Football can be a place for the very fickle. When things are going well for a manager, fans and the media alike blow his success out of proportion.
For example, Arsenal manager Mikel Arteta who early into his tenure seemed set for the sack is now getting the appreciation he deserves.
Rumours are circulating that former Barcelona midfielder Arteta is on the shortlist to replace Carlo Ancelotti. Don Carlo who has won another La Liga and another Champions League since re-joining Los Blancos is reportedly close to the sack.
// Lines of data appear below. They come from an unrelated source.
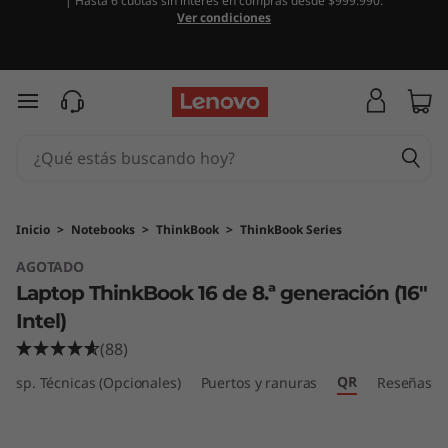
| Hasta 6 cuotas sin interés en compras desde $999.990.
T
Ver condiciones
h
i
Ir al contenido principal
n
k
B
Inicio
>
Notebooks
>
ThinkBook
>
ThinkBook Series
AGOTADO
o
Laptop ThinkBook 16 de 8.ª generación (16″
o
Intel)
(88)
k
QR
Esp. Técnicas (Opcionales)
Puertos y ranuras
Reseñas
1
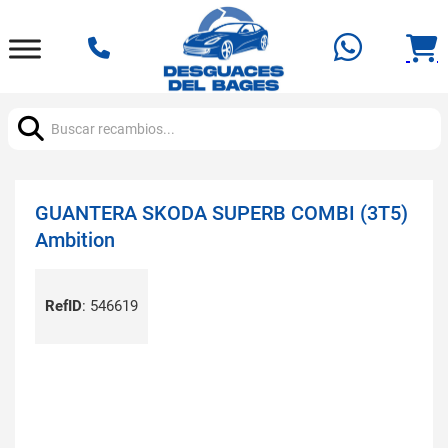
Buscar:
GUANTERA SKODA SUPERB COMBI (3T5)
Ambition
RefID
:
546619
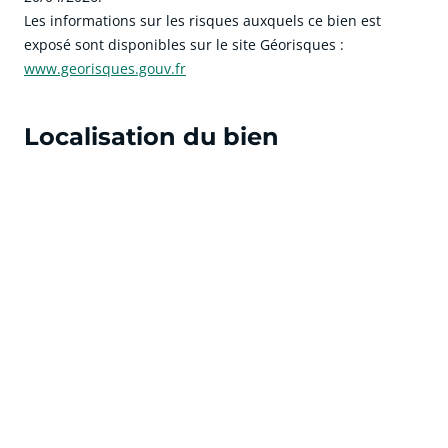
Les informations sur les risques auxquels ce bien est
exposé sont disponibles sur le site Géorisques :
www.georisques.gouv.fr
Localisation du bien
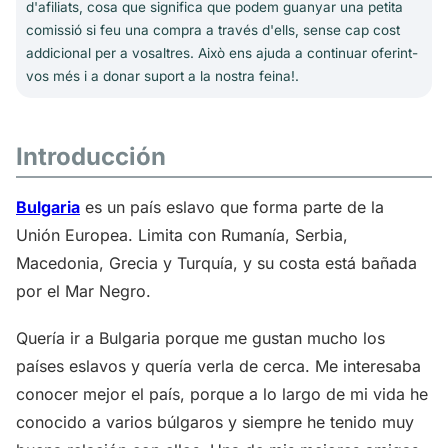
d'afiliats, cosa que significa que podem guanyar una petita
comissió si feu una compra a través d'ells, sense cap cost
addicional per a vosaltres. Això ens ajuda a continuar oferint-
vos més i a donar suport a la nostra feina!.
Introducción
Bulgaria
es un país eslavo que forma parte de la
Unión Europea. Limita con Rumanía, Serbia,
Macedonia, Grecia y Turquía, y su costa está bañada
por el Mar Negro.
Quería ir a Bulgaria porque me gustan mucho los
países eslavos y quería verla de cerca. Me interesaba
conocer mejor el país, porque a lo largo de mi vida he
conocido a varios búlgaros y siempre he tenido muy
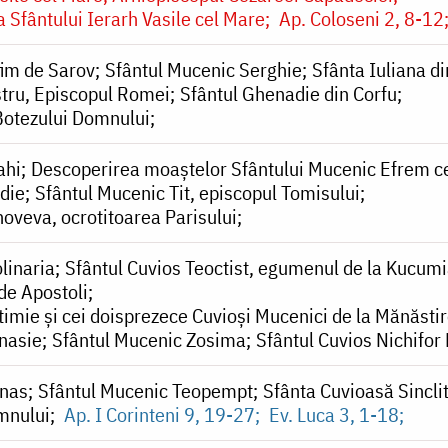
 Sfântului Ierarh Vasile cel Mare
Ap. Coloseni 2, 8-12
fim de Sarov
Sfântul Mucenic Serghie
Sfânta Iuliana d
stru, Episcopul Romei
Sfântul Ghenadie din Corfu
Botezului Domnului
ahi
Descoperirea moaștelor Sfântului Mucenic Efrem c
die
Sfântul Mucenic Tit, episcopul Tomisului
oveva, ocrotitoarea Parisului
linaria
Sfântul Cuvios Teoctist, egumenul de la Kucumia
 de Apostoli
timie și cei doisprezece Cuvioși Mucenici de la Mănăsti
nasie
Sfântul Mucenic Zosima
Sfântul Cuvios Nichifor
onas
Sfântul Mucenic Teopempt
Sfânta Cuvioasă Sincli
mnului
Ap. I Corinteni 9, 19-27
Ev. Luca 3, 1-18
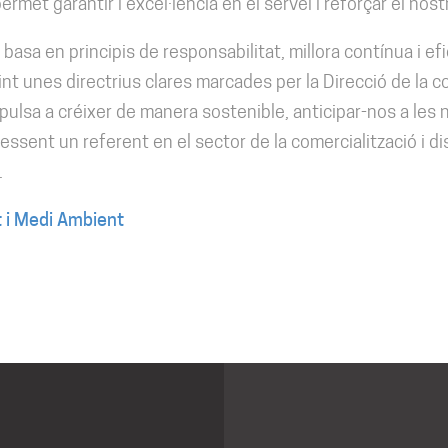
rmet garantir l’excel·lència en el servei i reforçar el no
asa en principis de responsabilitat, millora contínua i efic
t unes directrius clares marcades per la Direcció de la c
pulsa a créixer de manera sostenible, anticipar-nos a les 
essent un referent en el sector de la comercialització i di
.
at i Medi Ambient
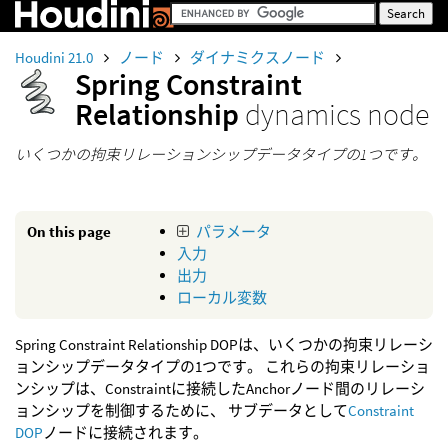
Houdini 21.0
ノード
ダイナミクスノード
Spring Constraint
Relationship
dynamics node
いくつかの拘束リレーションシップデータタイプの1つです。
On this page
パラメータ
入力
出力
ローカル変数
Spring Constraint Relationship DOPは、いくつかの拘束リレーシ
ョンシップデータタイプの1つです。 これらの拘束リレーショ
ンシップは、Constraintに接続したAnchorノード間のリレーシ
ョンシップを制御するために、 サブデータとして
Constraint
DOP
ノードに接続されます。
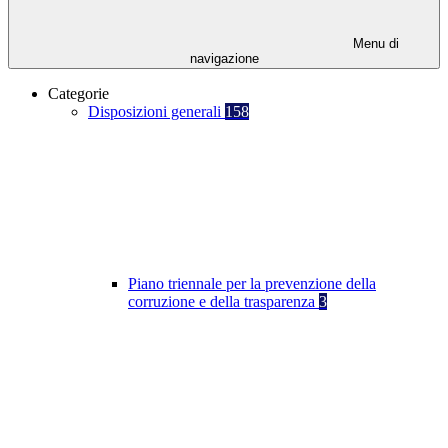
Menu di
navigazione
Categorie
Disposizioni generali
158
Piano triennale per la prevenzione della
corruzione e della trasparenza
3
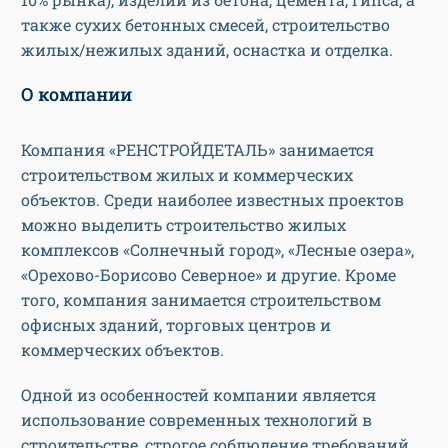
также сухих бетонных смесей, строительство
жилых/нежилых зданий, оснастка и отделка.
О компании
Компания «РЕНСТРОЙДЕТАЛЬ» занимается
строительством жилых и коммерческих
объектов. Среди наиболее известных проектов
можно выделить строительство жилых
комплексов «Солнечный город», «Лесные озера»,
«Орехово-Борисово Северное» и другие. Кроме
того, компания занимается строительством
офисных зданий, торговых центров и
коммерческих объектов.
Одной из особенностей компании является
использование современных технологий в
строительстве, строгое соблюдение требований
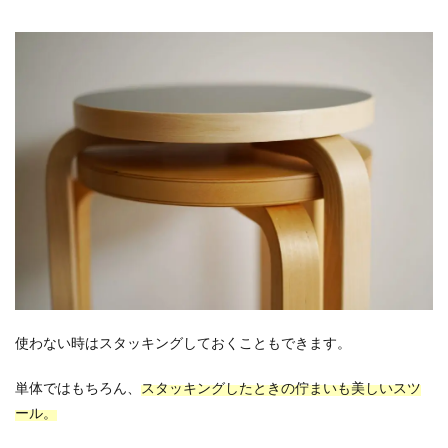
使わない時はスタッキングしておくこともできます。
単体ではもちろん、
スタッキングしたときの佇まいも美しいスツ
ール。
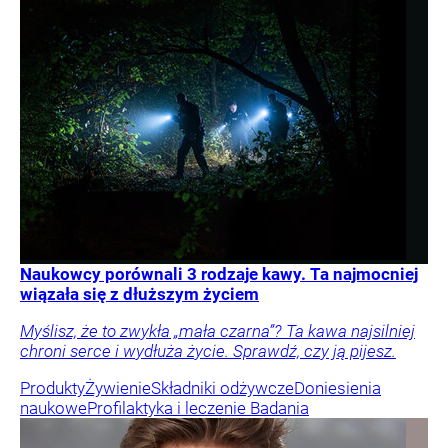
Naukowcy porównali 3 rodzaje kawy. Ta najmocniej
wiązała się z dłuższym życiem
Myślisz, że to zwykła „mała czarna”? Ta kawa najsilniej
chroni serce i wydłuża życie. Sprawdź, czy ją pijesz.
Produkty
Żywienie
Składniki odżywcze
Doniesienia
naukowe
Profilaktyka i leczenie
Badania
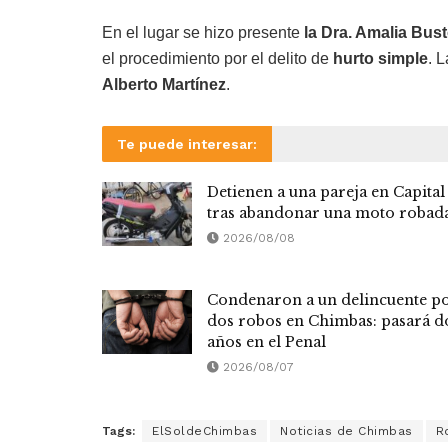
En el lugar se hizo presente
la Dra. Amalia Bus
el procedimiento por el delito de
hurto simple
. 
Alberto Martínez
.
Te puede interesar:
Detienen a una pareja en Capital
tras abandonar una moto robad
2026/08/08
Condenaron a un delincuente p
dos robos en Chimbas: pasará d
años en el Penal
2026/08/07
Tags:
ElSoldeChimbas
Noticias de Chimbas
R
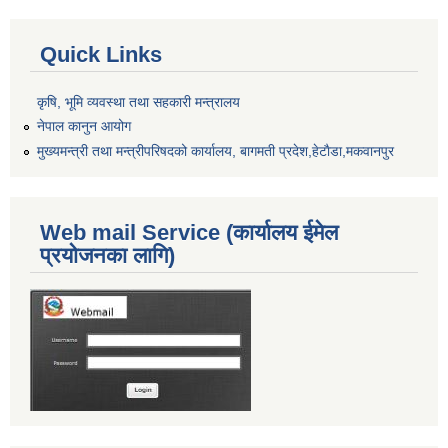
Quick Links
कृषि, भूमि व्यवस्था तथा सहकारी मन्त्रालय
नेपाल कानुन आयोग
मुख्यमन्त्री तथा मन्त्रीपरिषदको कार्यालय, बागमती प्रदेश,हेटाैडा,मकवानपुर
Web mail Service (कार्यालय ईमेल
प्रयोजनका लागि)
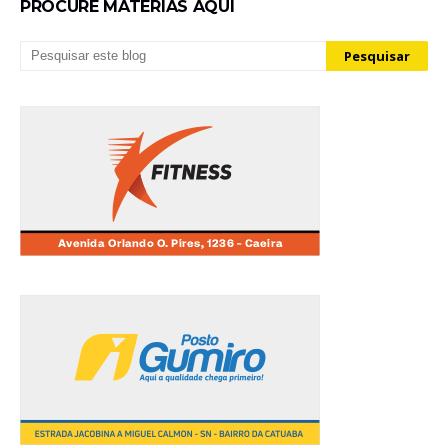
PROCURE MATÉRIAS AQUI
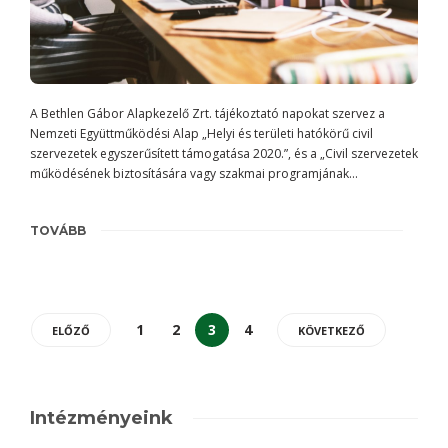
A Bethlen Gábor Alapkezelő Zrt. tájékoztató napokat szervez a
Nemzeti Együttműködési Alap „Helyi és területi hatókörű civil
szervezetek egyszerűsített támogatása 2020.”, és a „Civil szervezetek
működésének biztosítására vagy szakmai programjának...
TOVÁBB
1
2
3
4
ELŐZŐ
KÖVETKEZŐ
Intézményeink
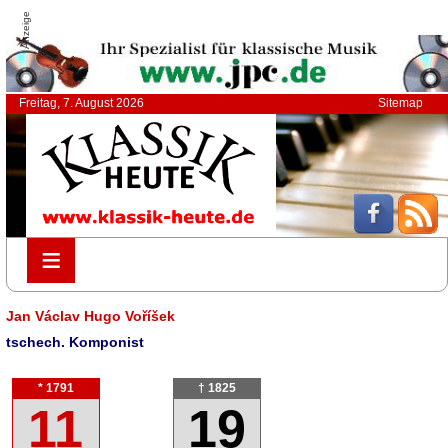
Anzeige
Freitag, 7. August 2026
Sitemap
≡
≡
Jan Václav Hugo Voříšek
tschech. Komponist
* 1791
† 1825
11
19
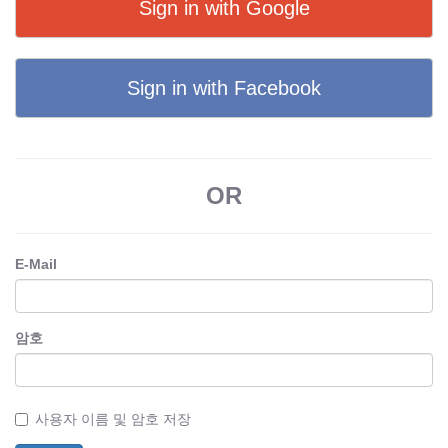
Sign in with Google
Sign in with Facebook
OR
E-Mail
암호
사용자 이름 및 암호 저장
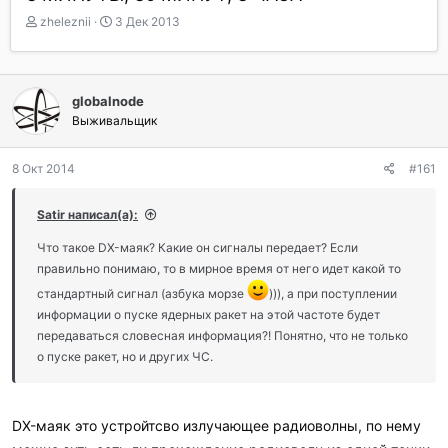
А
Д
zheleznii
3 Дек 2013
в
а
т
т
о
а
р
н
globalnode
т
а
Выживальщик
е
ч
м
а
ы
л
8 Окт 2014
#161
а
Satir написал(а):
Что такое DX-маяк? Какие он сигналы передает? Если
правильно понимаю, то в мирное время от него идет какой то
стандартный сигнал (азбука морзе
))), а при поступлении
информации о пуске ядерных ракет на этой частоте будет
передаваться словесная информация?! Понятно, что не только
о пуске ракет, но и других ЧС.
DX-маяк это устройтсво излучающее радиоволны, по нему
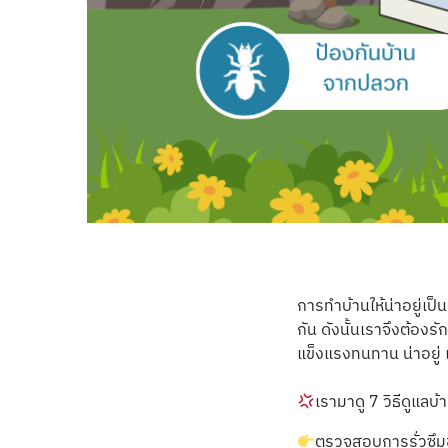
การทำบ้านให้น่าอยู่เป็
กัน ดังนั้นเราจึงต้องร
แข็งแรงทนทาน น่าอยู
เรามาดู 7 วิธีดูแลบ้า
ตรวจสอบการรั่วซึม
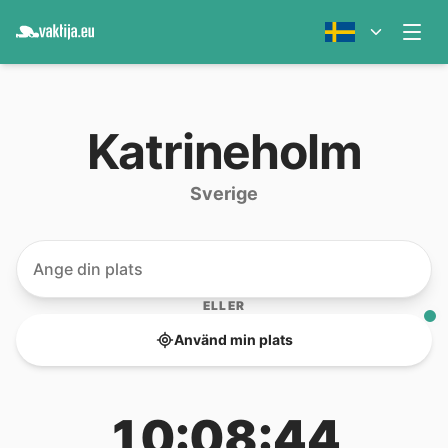
Katrineholm
Sverige
ELLER
Använd min plats
10:08:44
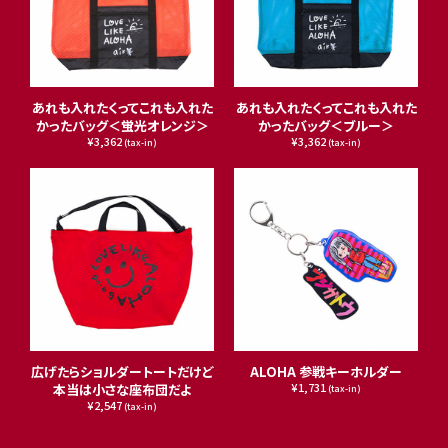
あれも入れたくってこれも入れた
あれも入れたくってこれも入れた
かったバッグ＜蛍光オレンジ＞
かったバッグ＜ブルー＞
¥3,362
¥3,362
(tax-in)
(tax-in)
広げたらショルダートートだけど
ALOHA 参戦キーホルダー
¥1,731
本当は小さな座布団だよ
(tax-in)
¥2,547
(tax-in)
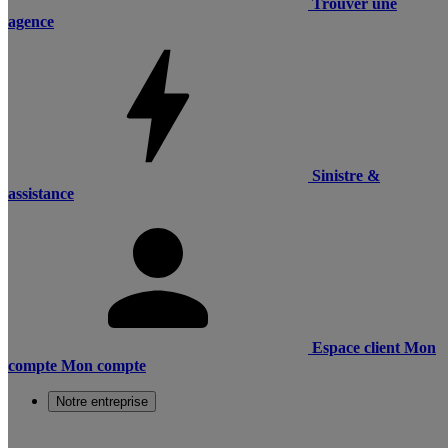
Trouver une
agence
Sinistre &
assistance
Espace client
Mon
compte
Mon compte
Notre entreprise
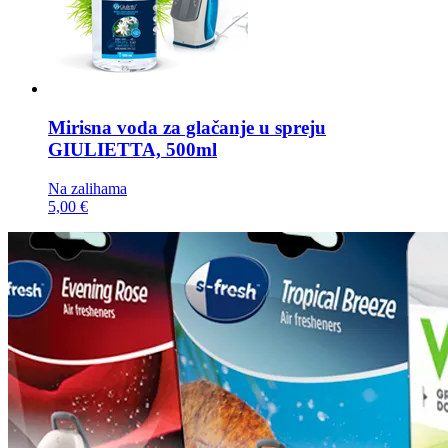
Mirisna voda za glačanje u spreju
GIULIETTA, 500ml
Na zalihama
5,00 €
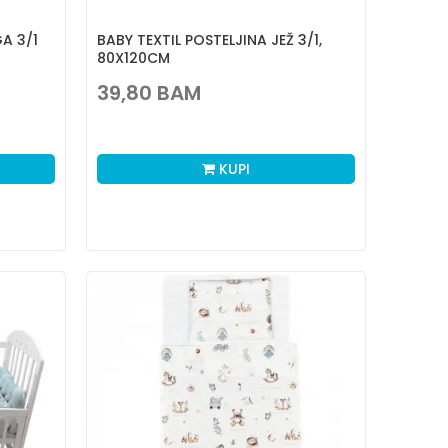
A 3/1
BABY TEXTIL POSTELJINA JEŽ 3/1,
80X120CM
39,80
BAM
KUPI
It’s disrespectful, both Mikel being linked to Real and Carlo being close to the sack. The football world loves to build people up quickly and then brutally knock them down quicker.
How fickle. Last year the former AC Milan manager was rightly talked about as being among the top managers in world football. Reportedly Brazil had come calling and La Selecao wanted to hire the Italian as their new boss.
Now apparently he’s struggling, those rumours have appeared to have died down too.
To a point Erik Ten Haag, the Manchester United manager is the same as the example of the other two men. The Dutchmen who took charge of The Red Devils this summer has won a trophy for United, their first in six years.
Before that, after two crushing defeats, one to Brighton (2-1) and the other to Brentford (4-0), the former Ajax boss’ head was on the chopping block, if you were to take fans’ sentiment at face value.
Ten Haag, has proved in his short time at Old Trafford he’s a very steely character and even before the Carabao Cup win over Newcastle, many positive noises were coming out of Man United.
It’s almost laughable, how you can go from one extreme to the other. This is the same that can be said of our next example, Graham Potter. Chelsea’s head coach.
The calls to sack him and get him out by all means necessary were very vocal and disgraceful. To clarify here football fans, I, like 99% of other sensible fans weren’t in agreeance with the sacking of Thomas Tuchel at all.
With owner Todd Boehly appointing the former Brighton boss, then it was only fair for Potter to be given time. But these are football fans we are talking about. Yes, they are a massive part of the game, and they fund a big chunk of the industry, but some of their views can be toxic.
Ok fans, giving Potter abuse, makes sense they have some knowledge, but they haven’t played the game or been managers. But the pundits, the so-called football experts? That made me laugh in bewilderment.
So in that vein, when he kept losing, Graham Potter is a terrible manager, now though as he’s won three games in a row, he’s obviously the second coming of Jose Mourinho.
Sorry, what was that no, it doesn’t work like that? So why does it work like that for all the managers that I have listed when things weren’t going their way?